But there's still always the issue. It's never possible to achieve perfect accuracy through sampling. Unless you sample the entire population. No matter how many samples you take, you can never be sure that the sample set is typical until you've checked every last element. So if I went around MIT and sampled 100 students to try and, for example, guess the fraction of students at MIT who are of Chinese descent. Maybe 100 students would be enough, but maybe I would get unlucky and draw the wrong 100. In the sense of, by accident, 100 Chinese descent, or 100 non-Chinese descent, which would give me the wrong answer. And there would be no way I could be sure that I had not drawn a biased sample, unless I really did have the whole population to look at.

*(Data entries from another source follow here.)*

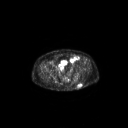
FDG PET of an extremity soft-tissue mass (from a PET/CT study), one axial slice. Position 72 of 267 along the scan axis. 128 × 128 image matrix, field of view 700 × 700 mm. Male patient, age 69 years. From the clinical record (not read from this slice): histological type: leiomyosarcoma; grade: intermediate; site of the primary tumour: left pelvis.
Outlined on this slice (expert contour drawn on MRI and transferred to this co-registered scan by the dataset authors):
- gross tumour volume (mass): bounding box [x1, y1, x2, y2] px = [78, 84, 82, 87]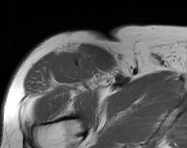
MRI of an extremity soft-tissue mass, one axial slice; position 111 of 114 along the scan axis; MR volume resampled by the dataset authors to the PET/CT grid (not the native acquisition matrix); 3.27 mm slice thickness; 187 × 148 image matrix, field of view 183 × 145 mm. Male patient. From the clinical record (not read from this slice): histological type: pleiomorphic leiomyosarcoma; grade: intermediate; site of the primary tumour: right thigh.
Structures marked on this image (expert contour drawn on MRI and transferred to this co-registered scan by the dataset authors):
- gross tumour volume including surrounding oedema: bounding box <73,52,99,82> (left, top, right, bottom; pixels)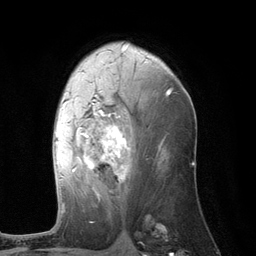
Breast MRI (dynamic contrast-enhanced), one axial slice. Slice 69 of 134 in the series (ordered by position). Cropped to one breast. Dynamic contrast-enhanced series, time point 2 of 6 at this slice position (early post-contrast). 3 T. TE 2.8 ms, TR 7.3 ms. 1.2 mm slice thickness. 256 × 256 image matrix, field of view 180 × 180 mm. Female patient.
Structures marked on this image (semi-automatically segmented with operator editing):
- enhancing-tissue mask used for the functional tumour volume (all voxels passing the contrast-enhancement thresholds inside the analysis volume; usually the tumour): bounding box [x1, y1, x2, y2] px = [55, 89, 171, 210]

So we can never know that our estimate is correct. Now maybe I took a billion darts, and for some reason got really unlucky and they all ended up inside or outside the circle. But what we can know, is how likely it is that our answer is correct, given the assumptions. And that's the topic we'll spend the next few lectures on, at least one of the topics. It's saying, how can we know how likely it is that our answer is good. But it's always given some set of assumptions, and we have to worry a lot about those assumptions. Now in the case of our pi example, our assumption was that the random number generator was indeed giving us random numbers in the interval to 1. So that was our underlying assumption. Then using that, we looked at a plot, and we saw that after time the answer wasn't changing very much. And we use that to say, OK, it looks like we're actually converging on an answer. And then I ran it again, with another trial, and it converged again at the same place. And the fact that that happened several times led me to at least have some reason to believe that I was actually finding a good approximation of pi.
That's a good thing to do. It's a necessary thing to do. But it is not sufficient. Because errors can creep into many places. So that kind of technique, and in fact, almost all statistical techniques, are good at establishing, in some sense, the reproduce-ability of the result, and that it is statistically valid, and that there's no error, for example, in the way I'm generating the numbers. Or I didn't get very unlucky. However, they're other places other than bad luck where errors can creep in.
So let's look at an example here. I've taken the algorithm we looked at last time for finding pi, and I've made a change. You'll remember that we were before using 4 as our multiplier, and here what I've done is, just gone in and replaced 4 by 2. Assuming that I made a programming error. Now let's see what happens when we run it. Well, a bad thing has happened. Sure enough, we ran it and it converged, started to converge, and if I ran 100 trials each one would converge at roughly the same place. Any statistical test I would do, would say that my statistics are sound, I've chosen enough samples, and for some accuracy, it's converting. Everything is perfect, except for what? It's the wrong answer. The moral here, is that just because an answer is statistically valid, does not mean it's the right answer.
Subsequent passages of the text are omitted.